Teks Dokumen:

_____

Rabu, 29 Juli 2020

Sejarah Pulau Bali (18): Awal Pariwisata di Bali; Jawa Masa Lalu (Preanger), Sumatra Masa Kini (Danau Toba), Bali Masa Depan


*Untuk melihat semua artikel Sejarah Bali dalam blog ini Klik Disini 

Sebelum dikenal (pulau) Bali sebagai destinasi pariwisata sudah dikenal Priangan (Preanger) dan danau Toba (meer Toba) sebagai destinasi pariwisata manca negara. José Miguel Covarrubias seorang pelancong asal Meksiko yang sudah lama bermukim di New York yang memperkenalkan (pulau) Bali sebagai pulau yang eksotik ke internasional lewat bukunya berjudul Island of Bali yang terbit di New York pada tahun 1937.

Orang-orang Belanda sadar tidak sadar, gemar menganalogkan sesuatu wilayah berdasarkan tahapan waktu. Setelah dibubarkan VOC tahun 1799, orang-orang Belanda di awal Pemerintah Hindia Belanda menyebut Maluku masa lalu, Jawa adalah masa kini dan Sumatra adalah masa depan. Hal ini karena perdagangan rempah-rempah dari Maluku telah digantikan ekonomi gula dan kopi di Jawa. Saat itu satu kerajaan lagi masih terisa dan masih independen di Sumatra (Atjeh), pertanian dan pertambangan sudah mulai menguntungkan di Pantai Barat Sumatra (Sumatra’s Westkust). Oleh karena itu muncul cadangan (ekonomi perdagangan) Sumatra sebagai masa depan. Seiring dengan masa pertumbuhan ekonomi tersebut, orang-orang Belanda mulai banyak yang melancong yang mempromosikan wilayah Priangan sebagai destinasi terdekat dari Batavia. Dalam perkembangannya setelah mulai populer danau Toba muncul promosi wisata bahwa danau Toba pada masa kini. Ini juga sehubungan dengan kemajuan yang fantastik di kota Medan (paket wisata Medan-Meer Toba). Ketika, José Miguel Covarrubias memperkenal pulau Bali, orang-orang Belanda di Hindia Belanda mulai mempromosikan Bali sebagai destinasi wisata masa depan.

_____

Baris yang Disediakan:

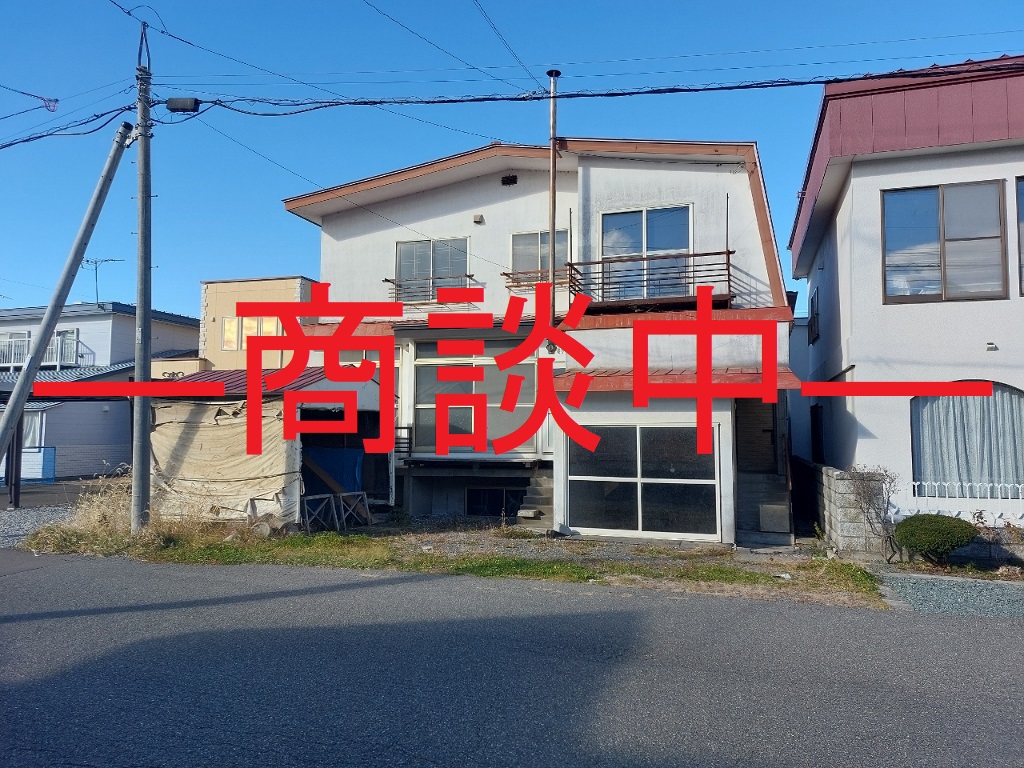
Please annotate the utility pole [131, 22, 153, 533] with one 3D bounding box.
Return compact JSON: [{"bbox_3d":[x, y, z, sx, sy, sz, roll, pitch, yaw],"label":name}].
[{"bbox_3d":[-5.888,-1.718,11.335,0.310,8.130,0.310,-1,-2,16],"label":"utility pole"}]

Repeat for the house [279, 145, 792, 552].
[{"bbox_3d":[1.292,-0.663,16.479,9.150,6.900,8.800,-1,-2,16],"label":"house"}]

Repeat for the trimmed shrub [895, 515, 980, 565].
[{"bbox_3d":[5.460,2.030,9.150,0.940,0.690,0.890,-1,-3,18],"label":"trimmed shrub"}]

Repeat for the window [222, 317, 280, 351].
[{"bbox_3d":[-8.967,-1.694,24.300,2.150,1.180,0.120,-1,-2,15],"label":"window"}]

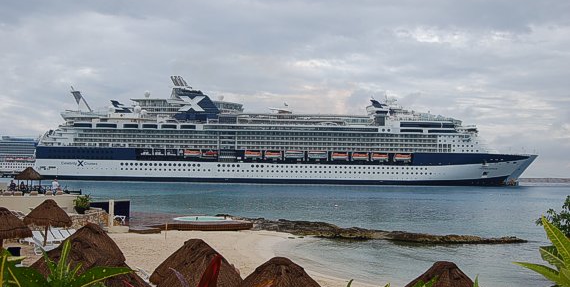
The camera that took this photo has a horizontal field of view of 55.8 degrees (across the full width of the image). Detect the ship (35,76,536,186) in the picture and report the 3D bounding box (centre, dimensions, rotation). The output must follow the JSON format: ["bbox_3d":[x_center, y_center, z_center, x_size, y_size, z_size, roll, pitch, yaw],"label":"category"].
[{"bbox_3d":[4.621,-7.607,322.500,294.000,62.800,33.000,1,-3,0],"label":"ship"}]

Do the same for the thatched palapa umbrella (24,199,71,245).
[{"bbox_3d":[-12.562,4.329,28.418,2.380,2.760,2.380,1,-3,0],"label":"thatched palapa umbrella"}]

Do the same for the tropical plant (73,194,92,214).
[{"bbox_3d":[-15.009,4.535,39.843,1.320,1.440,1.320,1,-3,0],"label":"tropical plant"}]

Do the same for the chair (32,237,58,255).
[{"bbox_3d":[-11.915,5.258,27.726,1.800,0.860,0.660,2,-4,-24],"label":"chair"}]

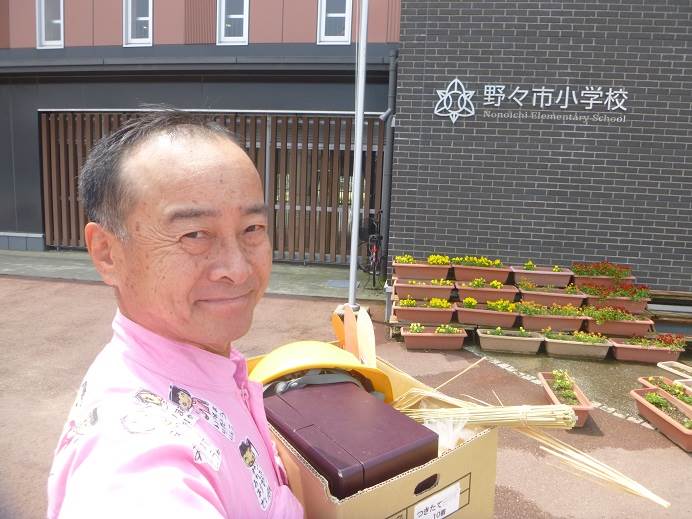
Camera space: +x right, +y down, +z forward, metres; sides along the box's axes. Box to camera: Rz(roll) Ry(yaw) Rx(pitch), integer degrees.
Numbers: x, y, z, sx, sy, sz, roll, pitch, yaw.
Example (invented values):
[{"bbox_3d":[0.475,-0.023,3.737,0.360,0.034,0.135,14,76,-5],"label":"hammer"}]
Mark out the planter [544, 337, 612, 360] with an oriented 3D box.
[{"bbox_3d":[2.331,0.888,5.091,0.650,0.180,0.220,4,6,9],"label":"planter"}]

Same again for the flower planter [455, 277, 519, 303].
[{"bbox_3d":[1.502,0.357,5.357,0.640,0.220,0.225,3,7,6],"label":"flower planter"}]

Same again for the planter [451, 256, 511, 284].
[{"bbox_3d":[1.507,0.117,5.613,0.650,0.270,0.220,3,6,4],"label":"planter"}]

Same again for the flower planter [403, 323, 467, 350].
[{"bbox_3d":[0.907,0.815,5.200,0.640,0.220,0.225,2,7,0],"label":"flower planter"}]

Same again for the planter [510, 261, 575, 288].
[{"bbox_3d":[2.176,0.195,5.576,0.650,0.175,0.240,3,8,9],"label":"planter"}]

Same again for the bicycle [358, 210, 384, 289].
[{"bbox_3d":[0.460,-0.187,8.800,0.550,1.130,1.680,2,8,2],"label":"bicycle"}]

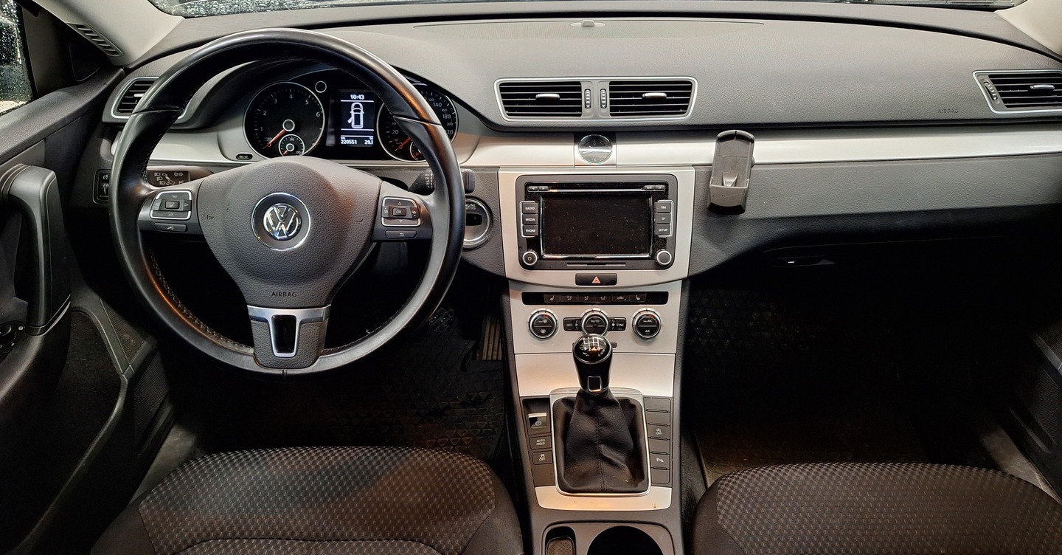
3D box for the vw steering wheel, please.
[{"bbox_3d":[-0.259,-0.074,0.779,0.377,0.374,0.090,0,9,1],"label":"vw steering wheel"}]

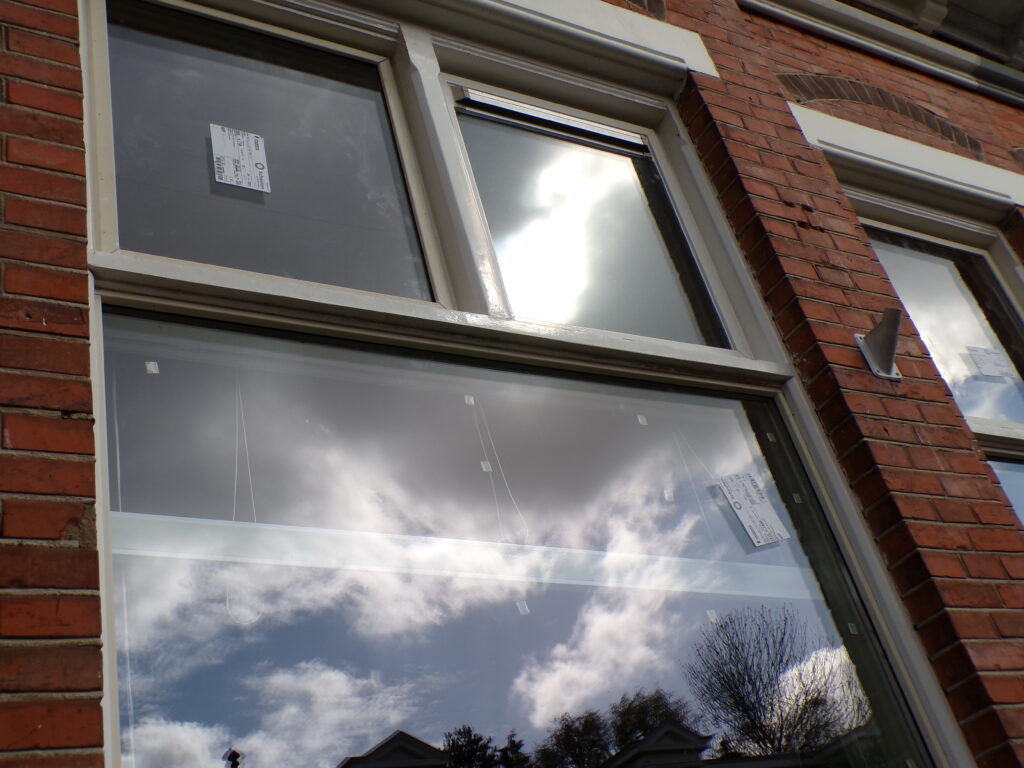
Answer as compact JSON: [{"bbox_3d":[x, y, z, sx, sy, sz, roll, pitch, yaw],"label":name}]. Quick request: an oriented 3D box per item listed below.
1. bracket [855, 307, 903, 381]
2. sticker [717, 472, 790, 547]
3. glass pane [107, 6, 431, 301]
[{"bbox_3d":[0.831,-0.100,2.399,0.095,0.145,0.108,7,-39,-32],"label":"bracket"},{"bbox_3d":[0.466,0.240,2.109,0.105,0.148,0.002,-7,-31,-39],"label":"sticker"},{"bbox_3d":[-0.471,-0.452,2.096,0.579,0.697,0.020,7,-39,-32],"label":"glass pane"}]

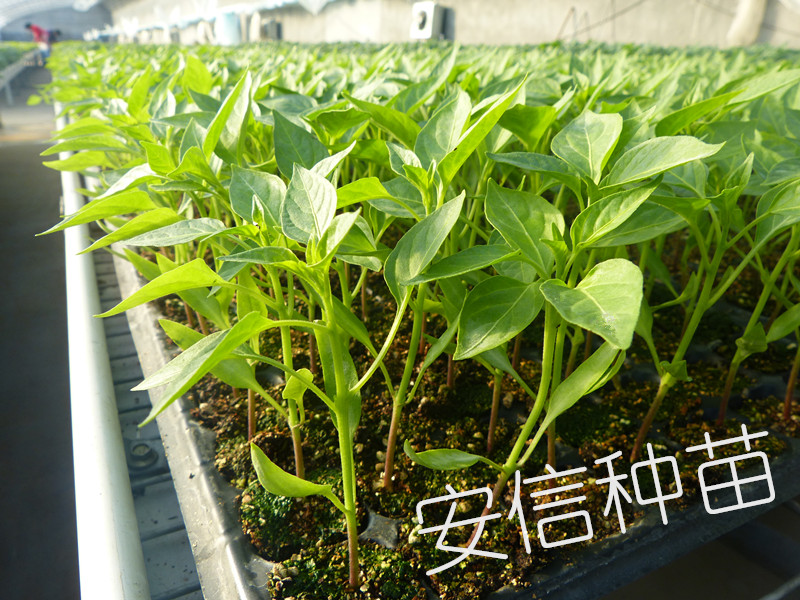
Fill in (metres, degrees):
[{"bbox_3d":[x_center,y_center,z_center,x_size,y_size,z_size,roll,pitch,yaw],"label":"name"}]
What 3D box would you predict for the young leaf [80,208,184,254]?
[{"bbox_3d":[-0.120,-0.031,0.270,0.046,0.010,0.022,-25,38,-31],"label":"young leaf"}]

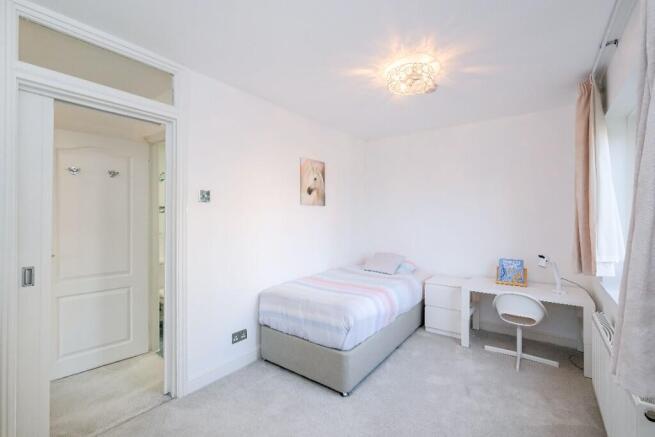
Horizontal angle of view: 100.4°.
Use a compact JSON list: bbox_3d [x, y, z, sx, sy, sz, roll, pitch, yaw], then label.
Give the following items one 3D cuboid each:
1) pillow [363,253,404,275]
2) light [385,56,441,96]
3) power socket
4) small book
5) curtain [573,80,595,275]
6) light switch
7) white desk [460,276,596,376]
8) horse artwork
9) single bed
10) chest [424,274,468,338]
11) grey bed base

_____

Butir Tugas 1:
Ringkaslah teks dokumen dalam dua kalimat.
Butir Tugas 2:
Jawab pertanyaan berikut berdasarkan teks dokumen:
(a) Dari negara mana José Miguel Covarrubias berasal?
(b) Pada tahun berapa VOC dibubarkan?
(c) Kota apa yang dipasangkan dengan danau Toba dalam paket wisata?
Butir Tugas 3:
Sebutkan semua kota yang disebut dalam teks dokumen.

Jawaban yang Diharapkan 1:
Sebelum Bali dikenal sebagai destinasi pariwisata, Priangan dan danau Toba sudah lebih dulu dikenal wisatawan mancanegara, sedangkan Bali diperkenalkan ke dunia internasional oleh José Miguel Covarrubias lewat bukunya Island of Bali yang terbit di New York pada tahun 1937. Orang-orang Belanda gemar menganalogkan wilayah berdasarkan tahapan waktu, dan setelah Covarrubias memperkenalkan Bali, mereka mulai mempromosikan pulau itu sebagai destinasi wisata masa depan.

Jawaban yang Diharapkan 2:
(a) Meksiko.
(b) 1799.
(c) Medan.

Jawaban yang Diharapkan 3:
New York, Batavia, Medan.